Prompt: From the entries below, copy out all lines holding "look".

Items from a data source:
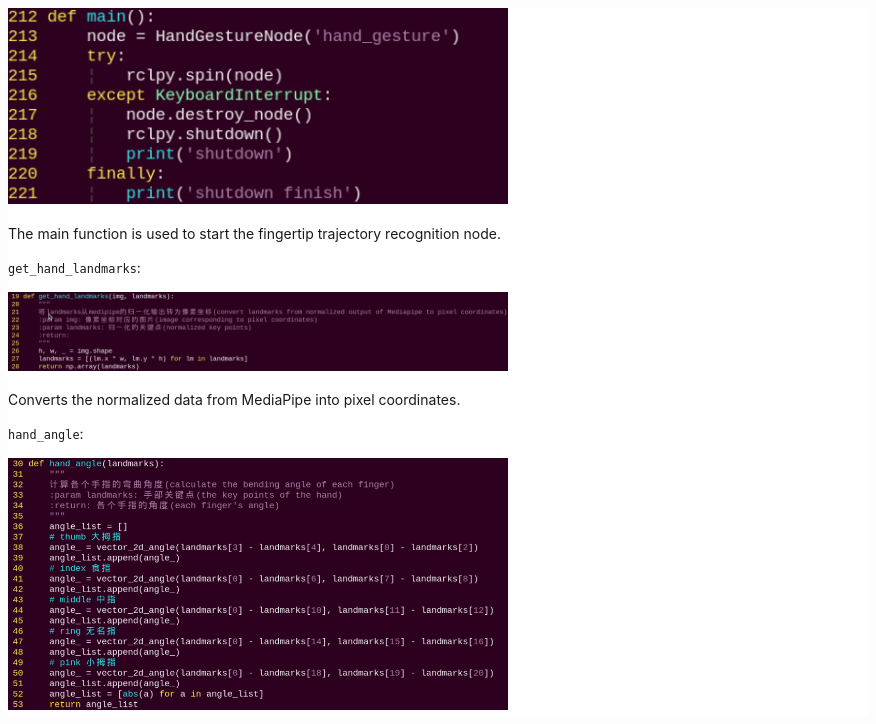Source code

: <img src="../_static\media\chapter_8/section_3/media/image52.png"  style="width:500px"   class="common_img"/>

The main function is used to start the fingertip trajectory recognition node.

`get_hand_landmarks`:

<img src="../_static\media\chapter_8/section_3/media/image53.png"  style="width:500px"   class="common_img"/>

Converts the normalized data from MediaPipe into pixel coordinates.

`hand_angle`:

<img src="../_static\media\chapter_8/section_3/media/image54.png"  style="width:500px"   class="common_img"/>
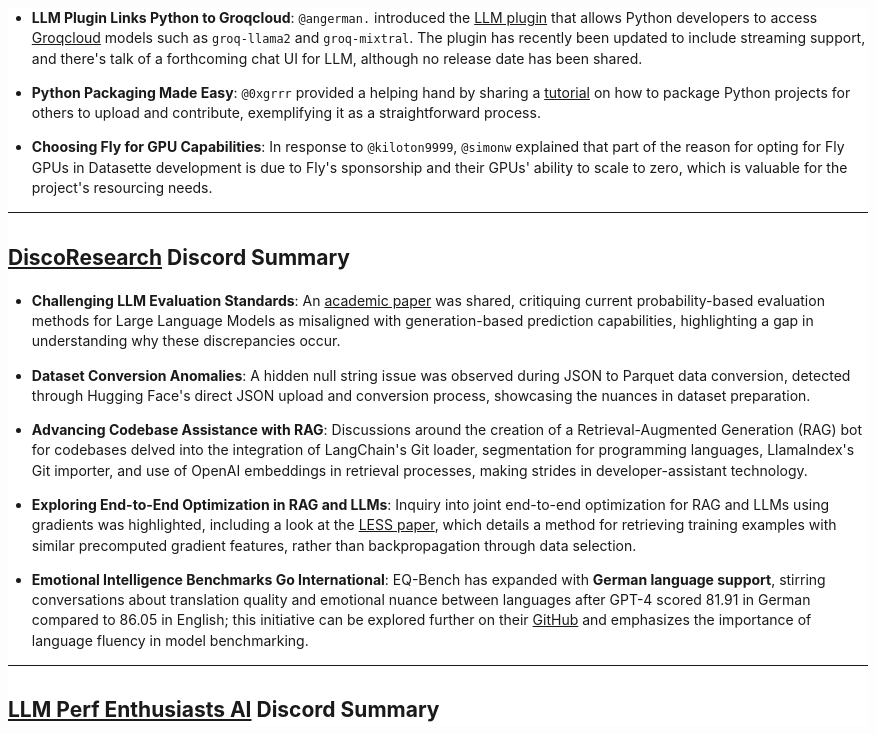 - **LLM Plugin Links Python to Groqcloud**: `@angerman.` introduced the [LLM plugin](https://pypi.org/project/llm-groq/) that allows Python developers to access [Groqcloud](https://console.groq.com) models such as `groq-llama2` and `groq-mixtral`. The plugin has recently been updated to include streaming support, and there's talk of a forthcoming chat UI for LLM, although no release date has been shared.

- **Python Packaging Made Easy**: `@0xgrrr` provided a helping hand by sharing a [tutorial](https://packaging.python.org/en/latest/tutorials/packaging-projects) on how to package Python projects for others to upload and contribute, exemplifying it as a straightforward process.

- **Choosing Fly for GPU Capabilities**: In response to `@kiloton9999`, `@simonw` explained that part of the reason for opting for Fly GPUs in Datasette development is due to Fly's sponsorship and their GPUs' ability to scale to zero, which is valuable for the project's resourcing needs.



---



## [DiscoResearch](https://discord.com/channels/1178995845727785010) Discord Summary

- **Challenging LLM Evaluation Standards**: An [academic paper](https://arxiv.org/abs/2402.13887) was shared, critiquing current probability-based evaluation methods for Large Language Models as misaligned with generation-based prediction capabilities, highlighting a gap in understanding why these discrepancies occur.

- **Dataset Conversion Anomalies**: A hidden null string issue was observed during JSON to Parquet data conversion, detected through Hugging Face's direct JSON upload and conversion process, showcasing the nuances in dataset preparation.

- **Advancing Codebase Assistance with RAG**: Discussions around the creation of a Retrieval-Augmented Generation (RAG) bot for codebases delved into the integration of LangChain's Git loader, segmentation for programming languages, LlamaIndex's Git importer, and use of OpenAI embeddings in retrieval processes, making strides in developer-assistant technology.

- **Exploring End-to-End Optimization in RAG and LLMs**: Inquiry into joint end-to-end optimization for RAG and LLMs using gradients was highlighted, including a look at the [LESS paper](https://arxiv.org/abs/2402.04333), which details a method for retrieving training examples with similar precomputed gradient features, rather than backpropagation through data selection.

- **Emotional Intelligence Benchmarks Go International**: EQ-Bench has expanded with **German language support**, stirring conversations about translation quality and emotional nuance between languages after GPT-4 scored 81.91 in German compared to 86.05 in English; this initiative can be explored further on their [GitHub](https://github.com/EQ-bench/EQ-Bench) and emphasizes the importance of language fluency in model benchmarking.



---



## [LLM Perf Enthusiasts AI](https://discord.com/channels/1168579740391710851) Discord Summary
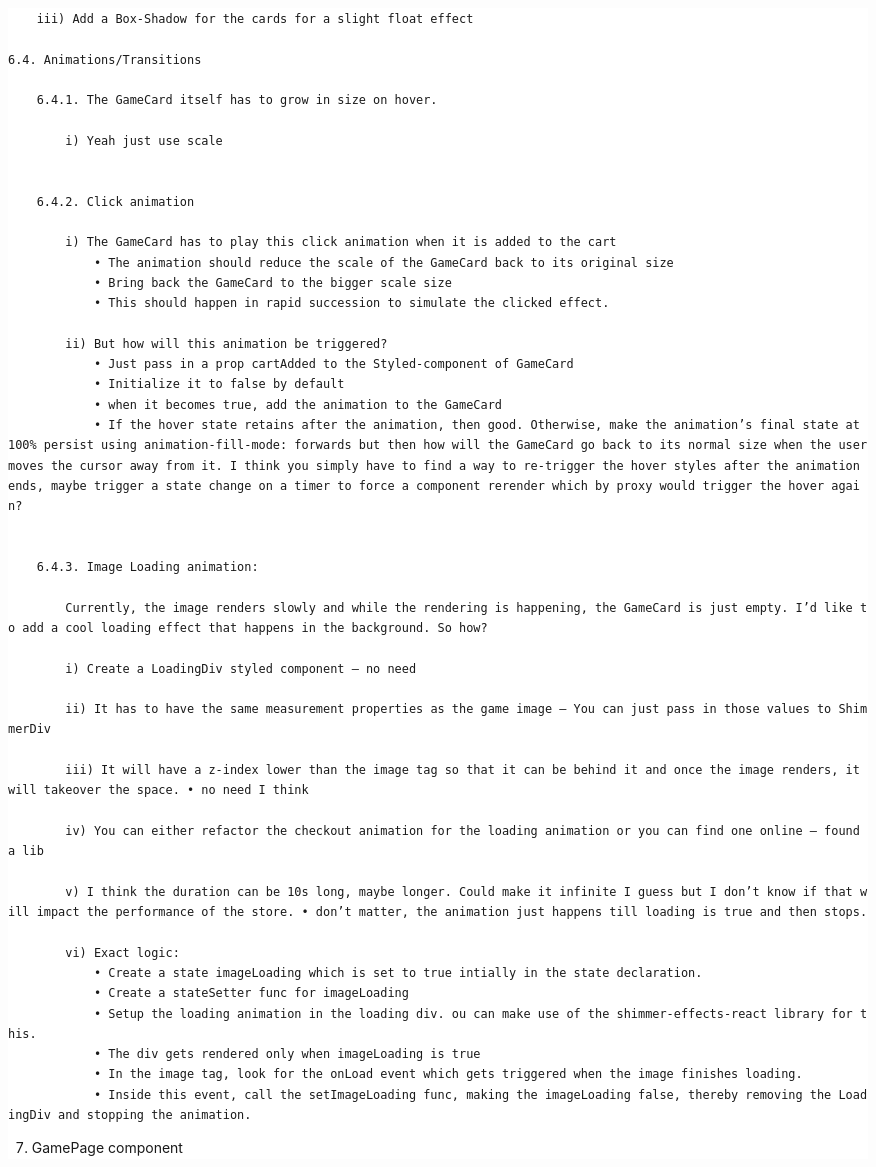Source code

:         iii) Add a Box-Shadow for the cards for a slight float effect

    6.4. Animations/Transitions

        6.4.1. The GameCard itself has to grow in size on hover.

            i) Yeah just use scale


        6.4.2. Click animation

            i) The GameCard has to play this click animation when it is added to the cart
                • The animation should reduce the scale of the GameCard back to its original size
                • Bring back the GameCard to the bigger scale size
                • This should happen in rapid succession to simulate the clicked effect.

            ii) But how will this animation be triggered?
                • Just pass in a prop cartAdded to the Styled-component of GameCard
                • Initialize it to false by default
                • when it becomes true, add the animation to the GameCard
                • If the hover state retains after the animation, then good. Otherwise, make the animation’s final state at 100% persist using animation-fill-mode: forwards but then how will the GameCard go back to its normal size when the user moves the cursor away from it. I think you simply have to find a way to re-trigger the hover styles after the animation ends, maybe trigger a state change on a timer to force a component rerender which by proxy would trigger the hover again?


        6.4.3. Image Loading animation:

            Currently, the image renders slowly and while the rendering is happening, the GameCard is just empty. I’d like to add a cool loading effect that happens in the background. So how?

            i) Create a LoadingDiv styled component – no need

            ii) It has to have the same measurement properties as the game image – You can just pass in those values to ShimmerDiv

            iii) It will have a z-index lower than the image tag so that it can be behind it and once the image renders, it will takeover the space. • no need I think

            iv) You can either refactor the checkout animation for the loading animation or you can find one online – found a lib

            v) I think the duration can be 10s long, maybe longer. Could make it infinite I guess but I don’t know if that will impact the performance of the store. • don’t matter, the animation just happens till loading is true and then stops.

            vi) Exact logic:
                • Create a state imageLoading which is set to true intially in the state declaration.
                • Create a stateSetter func for imageLoading
                • Setup the loading animation in the loading div. ou can make use of the shimmer-effects-react library for this.
                • The div gets rendered only when imageLoading is true
                • In the image tag, look for the onLoad event which gets triggered when the image finishes loading.
                • Inside this event, call the setImageLoading func, making the imageLoading false, thereby removing the LoadingDiv and stopping the animation.

7.  GamePage component
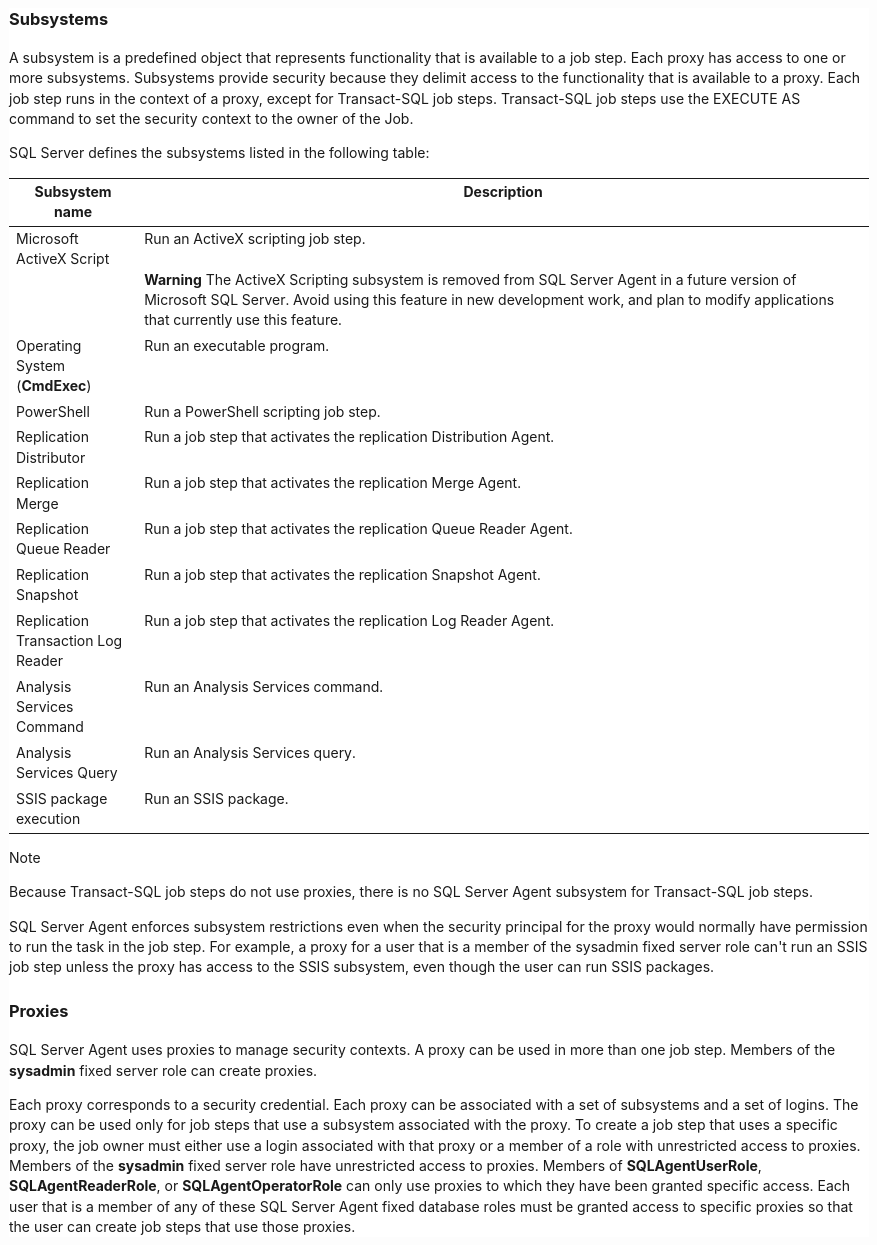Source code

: ### Subsystems

A subsystem is a predefined object that represents functionality that is available to a job step. Each proxy has access to one or more subsystems. Subsystems provide security because they delimit access to the functionality that is available to a proxy. Each job step runs in the context of a proxy, except for Transact\-SQL job steps. Transact\-SQL job steps use the EXECUTE AS command to set the security context to the owner of the Job.  

SQL Server defines the subsystems listed in the following table:  

|Subsystem name|Description|
|--------------|-----------|
|Microsoft ActiveX Script|Run an ActiveX scripting job step.<br /><br />**Warning** The ActiveX Scripting subsystem is removed from SQL Server Agent in a future version of Microsoft SQL Server. Avoid using this feature in new development work, and plan to modify applications that currently use this feature.|  
|Operating System (**CmdExec**)|Run an executable program.|
|PowerShell|Run a PowerShell scripting job step.|
|Replication Distributor|Run a job step that activates the replication Distribution Agent.|
|Replication Merge|Run a job step that activates the replication Merge Agent.|
|Replication Queue Reader|Run a job step that activates the replication Queue Reader Agent.|
|Replication Snapshot|Run a job step that activates the replication Snapshot Agent.|
|Replication Transaction Log Reader|Run a job step that activates the replication Log Reader Agent.|
|Analysis Services Command|Run an Analysis Services command.|
|Analysis Services Query|Run an Analysis Services query.|
|SSIS package execution|Run an SSIS package.|

> [!NOTE]
> Because Transact\-SQL job steps do not use proxies, there is no SQL Server Agent subsystem for Transact\-SQL job steps.  

SQL Server Agent enforces subsystem restrictions even when the security principal for the proxy would normally have permission to run the task in the job step. For example, a proxy for a user that is a member of the sysadmin fixed server role can't run an SSIS job step unless the proxy has access to the SSIS subsystem, even though the user can run SSIS packages.  

### Proxies

SQL Server Agent uses proxies to manage security contexts. A proxy can be used in more than one job step. Members of the **sysadmin** fixed server role can create proxies.  

Each proxy corresponds to a security credential. Each proxy can be associated with a set of subsystems and a set of logins. The proxy can be used only for job steps that use a subsystem associated with the proxy. To create a job step that uses a specific proxy, the job owner must either use a login associated with that proxy or a member of a role with unrestricted access to proxies. Members of the **sysadmin** fixed server role have unrestricted access to proxies. Members of **SQLAgentUserRole**, **SQLAgentReaderRole**, or **SQLAgentOperatorRole** can only use proxies to which they have been granted specific access. Each user that is a member of any of these SQL Server Agent fixed database roles must be granted access to specific proxies so that the user can create job steps that use those proxies.  
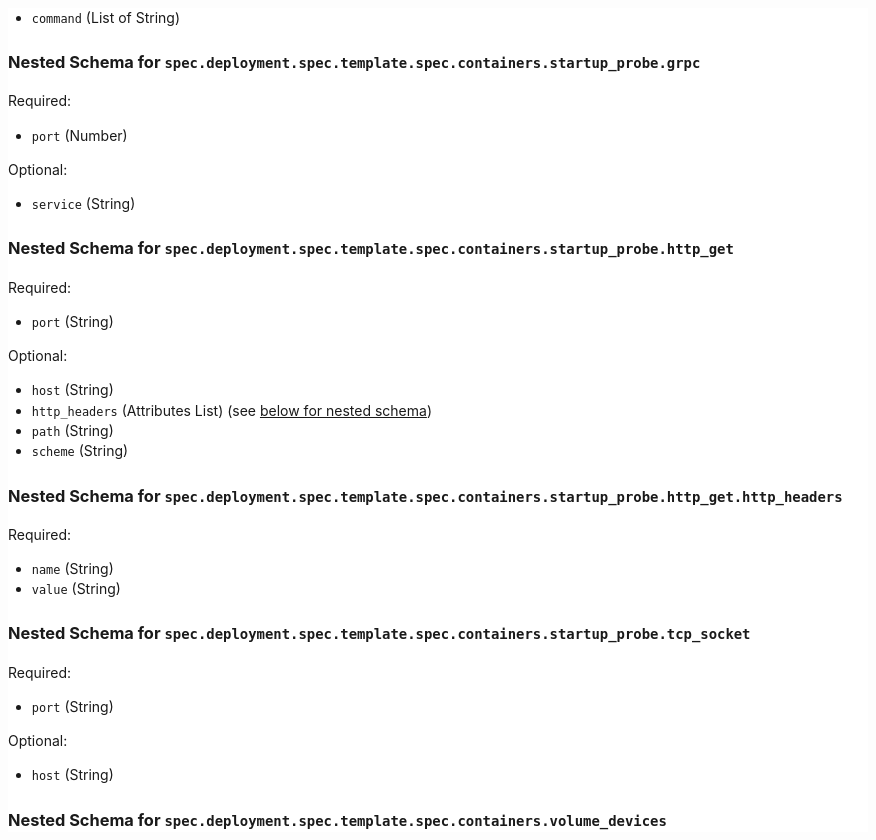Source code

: - `command` (List of String)


<a id="nestedatt--spec--deployment--spec--template--spec--containers--startup_probe--grpc"></a>
### Nested Schema for `spec.deployment.spec.template.spec.containers.startup_probe.grpc`

Required:

- `port` (Number)

Optional:

- `service` (String)


<a id="nestedatt--spec--deployment--spec--template--spec--containers--startup_probe--http_get"></a>
### Nested Schema for `spec.deployment.spec.template.spec.containers.startup_probe.http_get`

Required:

- `port` (String)

Optional:

- `host` (String)
- `http_headers` (Attributes List) (see [below for nested schema](#nestedatt--spec--deployment--spec--template--spec--containers--startup_probe--http_get--http_headers))
- `path` (String)
- `scheme` (String)

<a id="nestedatt--spec--deployment--spec--template--spec--containers--startup_probe--http_get--http_headers"></a>
### Nested Schema for `spec.deployment.spec.template.spec.containers.startup_probe.http_get.http_headers`

Required:

- `name` (String)
- `value` (String)



<a id="nestedatt--spec--deployment--spec--template--spec--containers--startup_probe--tcp_socket"></a>
### Nested Schema for `spec.deployment.spec.template.spec.containers.startup_probe.tcp_socket`

Required:

- `port` (String)

Optional:

- `host` (String)



<a id="nestedatt--spec--deployment--spec--template--spec--containers--volume_devices"></a>
### Nested Schema for `spec.deployment.spec.template.spec.containers.volume_devices`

Exercise result:
- **Exploring End-to-End Optimization in RAG and LLMs**: Inquiry into joint end-to-end optimization for RAG and LLMs using gradients was highlighted, including a look at the [LESS paper](https://arxiv.org/abs/2402.04333), which details a method for retrieving training examples with similar precomputed gradient features, rather than backpropagation through data selection.
                • In the image tag, look for the onLoad event which gets triggered when the image finishes loading.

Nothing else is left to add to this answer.